On this chart we see the total number of prestige goods found in individual burials. There are two distinct peaks, one in the Middle Woodland period, with burials dated roughly A.D. 1, and one in the late Stirling phase, dated roughly A.D. 1150. I would argue that the peak in the Middle Woodland period, like the peak in the Mississippian period, represents the material evidence of a network political strategy at work. And we can see further evidence of this in the next chart.

This chart shows the standard deviation of prestige-goods in burials. Clearly there is greater variation in the number of goods in individual burials in both Middle Woodland and late Stirling phase time periods than in any other. Again, I suggest this is the manifestation of individual aggrandizement on the part of political leaders, and represents a network political strategy at work.

Conclusions

I suggest that a repeating pattern of corporate-network shifts characterizes the history of polities in the American Bottom region, starting at least in the Late Archaic period with the building of the first corporate burial mounds. Interestingly, the Late Archaic period also witnesses the first clear evidence of long-distance trade in prestige-goods.
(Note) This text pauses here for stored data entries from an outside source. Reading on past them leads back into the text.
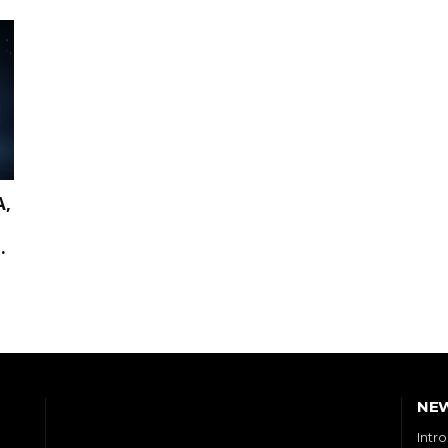
A,
.
NE
Intr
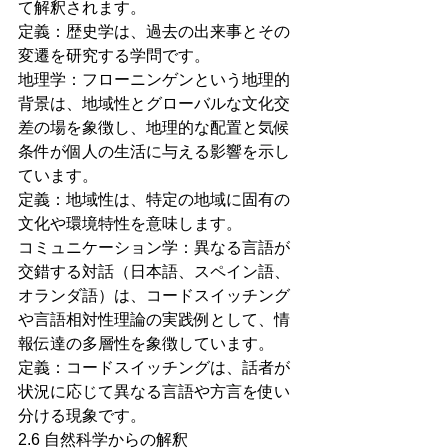
て解釈されます。
定義：歴史学は、過去の出来事とその
変遷を研究する学問です。
地理学：フローニンゲンという地理的
背景は、地域性とグローバルな文化交
差の場を象徴し、地理的な配置と気候
条件が個人の生活に与える影響を示し
ています。
定義：地域性は、特定の地域に固有の
文化や環境特性を意味します。
コミュニケーション学：異なる言語が
交錯する対話（日本語、スペイン語、
オランダ語）は、コードスイッチング
や言語相対性理論の実践例として、情
報伝達の多層性を象徴しています。
定義：コードスイッチングは、話者が
状況に応じて異なる言語や方言を使い
分ける現象です。
2.6 自然科学からの解釈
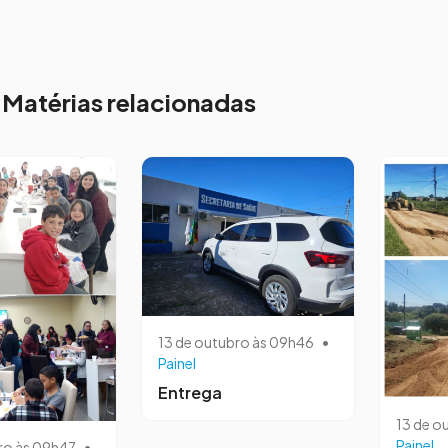
Matérias relacionadas
13 de outubro às 09h46
•
Painel
Entrega
13 de o
Painel
ro às 09h47
•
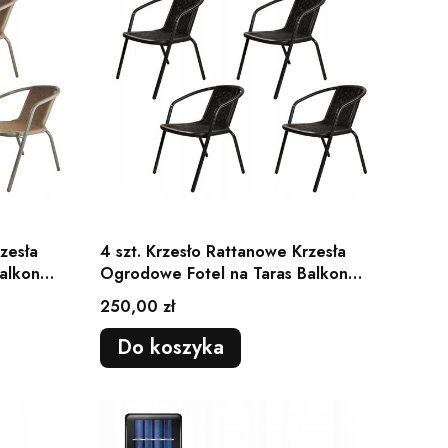
zesła
4 szt. Krzesło Rattanowe Krzesła
alkon
Ogrodowe Fotel na Taras Balkon
Wytrzymałe
Cena
250,00 zł
Do koszyka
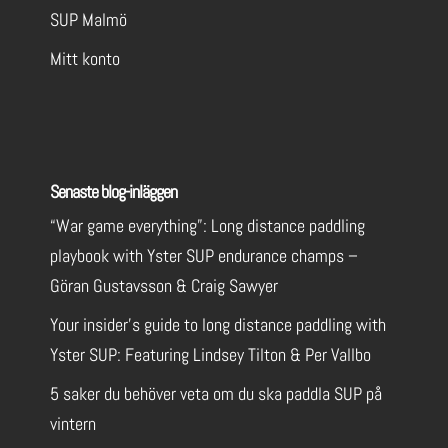
SUP Malmö
Mitt konto
Senaste blog-inläggen
“War game everything”: Long distance paddling
playbook with Yster SUP endurance champs –
Göran Gustavsson & Craig Sawyer
Your insider’s guide to long distance paddling with
Yster SUP: Featuring Lindsey Tilton & Per Vallbo
5 saker du behöver veta om du ska paddla SUP på
vintern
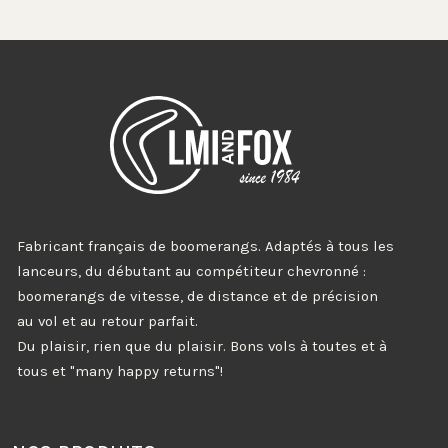
Fabricant français de boomerangs. Adaptés à tous les
lanceurs, du débutant au compétiteur chevronné :
boomerangs de vitesse, de distance et de précision
au vol et au retour parfait.
Du plaisir, rien que du plaisir. Bons vols à toutes et à
tous et "many happy returns"!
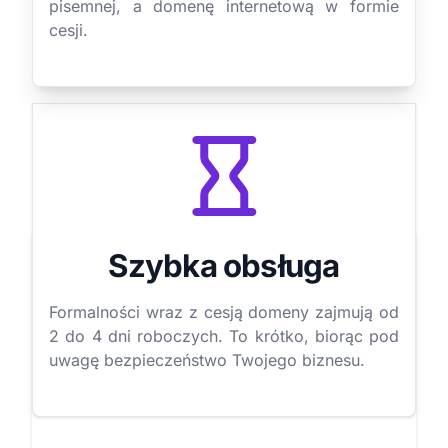
pisemnej, a domenę internetową w formie
cesji.
Szybka obsługa
Formalności wraz z cesją domeny zajmują od
2 do 4 dni roboczych. To krótko, biorąc pod
uwagę bezpieczeństwo Twojego biznesu.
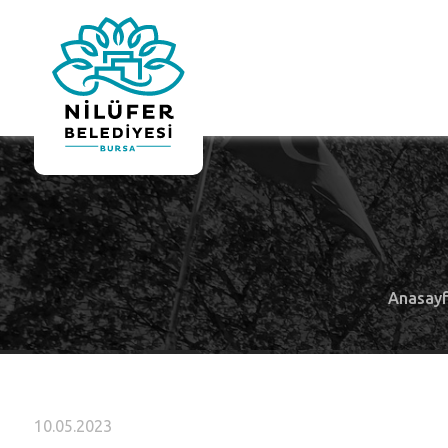
Anasay
10.05.2023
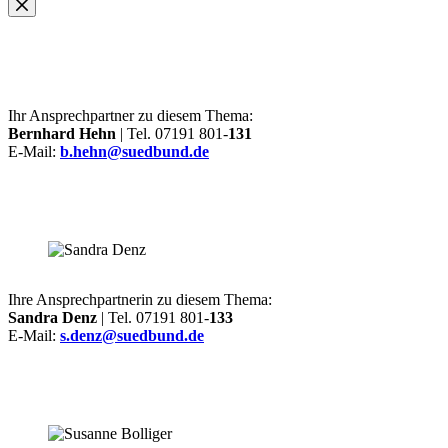
Ihr Ansprechpartner zu diesem Thema:
Bernhard Hehn
| Tel. 07191 801-
131
E-Mail:
b.hehn@suedbund.de
Ihre Ansprechpartnerin zu diesem Thema:
Sandra Denz
| Tel. 07191 801-
133
E-Mail:
s.denz@suedbund.de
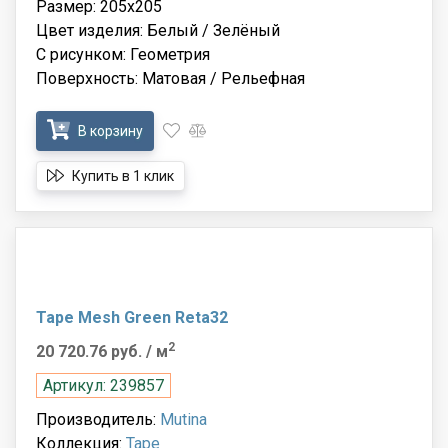
Размер: 205x205
Цвет изделия: Белый / Зелёный
С рисунком: Геометрия
Поверхность: Матовая / Рельефная
В корзину
Купить в 1 клик
Tape Mesh Green Reta32
2
20 720.76 руб.
/ м
Артикул: 239857
Производитель:
Mutina
Коллекция:
Tape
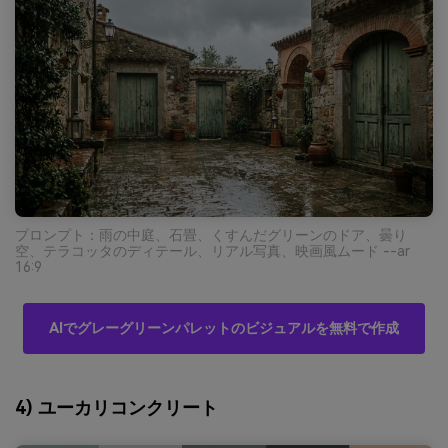
プロンプト：雨の中庭、石畳、くすんだグリーンのドア、曇り
空、テラコッタのディテール、リアル写真、映画風ムード --ar
16:9
AIでグレーグリーンパレットのビジュアルを無料で作成
4) ユーカリコンクリート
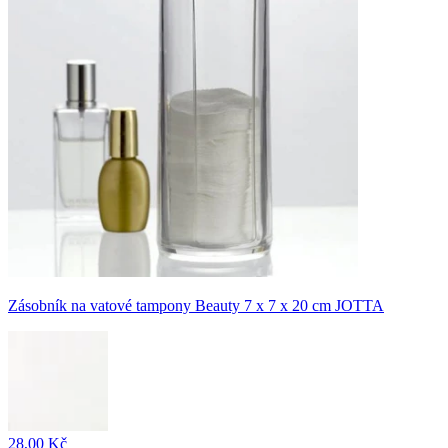
Zásobník na vatové tampony Beauty 7 x 7 x 20 cm JOTTA
28,00 Kč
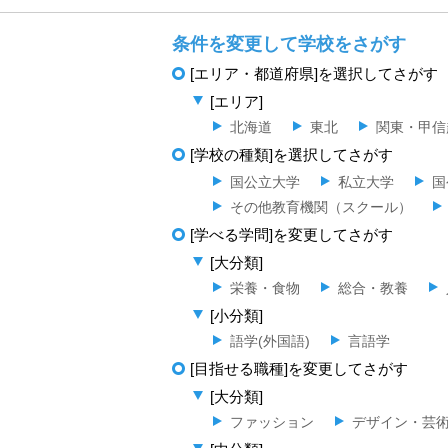
条件を変更して学校をさがす
[エリア・都道府県]を選択してさがす
[エリア]
北海道
東北
関東・甲信
[学校の種類]を選択してさがす
国公立大学
私立大学
国
その他教育機関（スクール）
[学べる学問]を変更してさがす
[大分類]
栄養・食物
総合・教養
[小分類]
語学(外国語)
言語学
[目指せる職種]を変更してさがす
[大分類]
ファッション
デザイン・芸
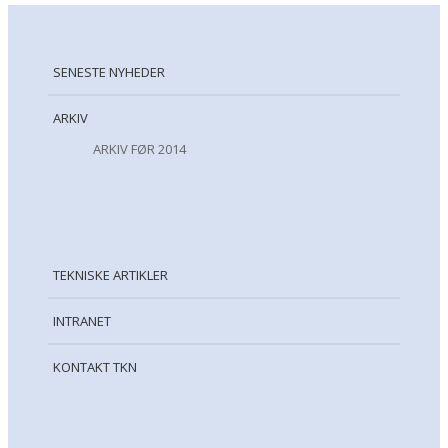
SENESTE NYHEDER
ARKIV
ARKIV FØR 2014
TEKNISKE ARTIKLER
INTRANET
KONTAKT TKN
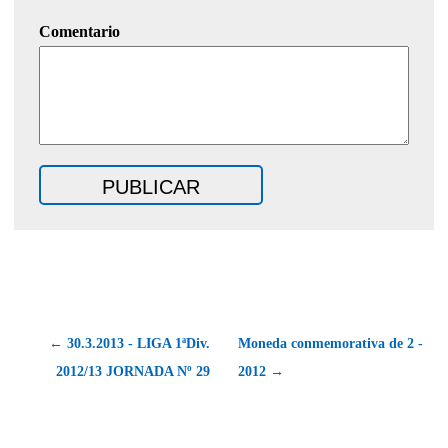
Comentario
← 30.3.2013 - LIGA 1ªDiv.
Moneda conmemorativa de 2 -
2012/13 JORNADA Nº 29
2012 →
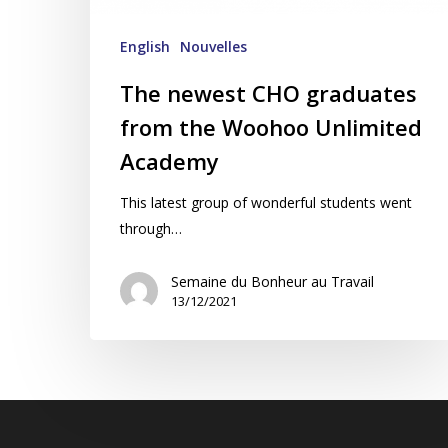
Academy
English
Nouvelles
The newest CHO graduates
from the Woohoo Unlimited
Academy
This latest group of wonderful students went
through…
Semaine du Bonheur au Travail
13/12/2021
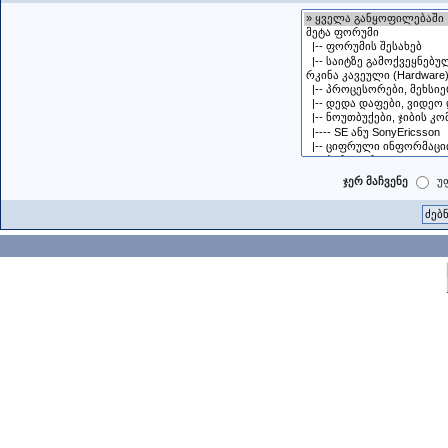
ჯერ მაჩვენე
უ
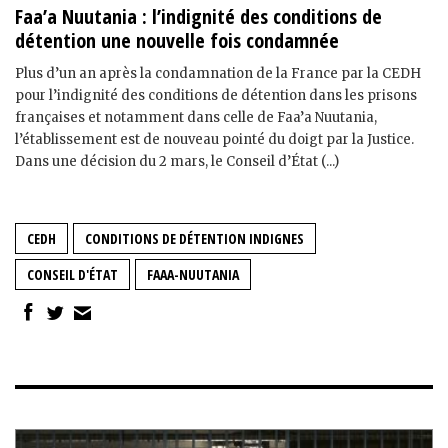
Faa’a Nuutania : l’indignité des conditions de
détention une nouvelle fois condamnée
Plus d’un an après la condamnation de la France par la CEDH
pour l’indignité des conditions de détention dans les prisons
françaises et notamment dans celle de Faa’a Nuutania,
l’établissement est de nouveau pointé du doigt par la Justice.
Dans une décision du 2 mars, le Conseil d’État (...)
CEDH
CONDITIONS DE DÉTENTION INDIGNES
CONSEIL D'ÉTAT
FAAA-NUUTANIA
I have no data from the Early Woodland period, but I suggest it does not represent a pattern much different from either the Middle or Late Archaic periods that preceded it--that is, it maintained a corporate pattern. During the Middle Woodland period a network strategy evolved. Why? That is the subject of another paper, but clearly it must have had much to do with the increasing sedentism, territoriality, and beginnings of subsistence horticulture that characterize the period. Network strategies, as we discuss in our Current Anthropology paper, are generally unstable, and I suggest the Late Woodland period marks a return to a corporate strategy. I have no burial data from that period to support this position, but anyone familiar with the archaeological record of the Late Woodland period knows that long-distance trade ebbs, individual aggrandizement is lacking, and populations disperse into smaller groups, likely based on corporate lineages. That is the situation we find at the beginning of the Mississippian period, where emergent political leaders begin to consolidate power through the existing corporate structures. It is only by the late Stirling phase that a network strategy begins to develop--a short lived strategy that provided us some of the greatest works of Native American art in the form of the Southeastern Ceremonial Complex, but that also was unstable and ultimately unsuccessful.

Whether or not this picture of la longue duree of American Bottom history is accurate, I think it offers an interesting lesson. What we see as "fluorescence" or "expansion" may not always represent a fundamental shift in the scale, complexity, or integration of a culture, but rather may reflect the increased visibility that a network political strategy gives to the material record. After all, conspicuous consumption and ostentatious display tend to make themselves just as obvious in the archaeological record as they do in the eyes of the people who witness them firsthand. What we see as "collapse" or "contraction" might, similarly, not represent a fundamental economic or social change, but rather a shift to a more local, restrained, corporate political strategy that downplays external ties and ostentatious display. Thus within the larger categories we create to analyze the past, like Mississippian, categories that do hold together as socio-cultural entities, we might find varying political strategies at work. The effect of these strategies may color our perception of the material record and hence, our understanding of the culture’s evolution. This is something, I suggest, we need to think about as we interpret the past.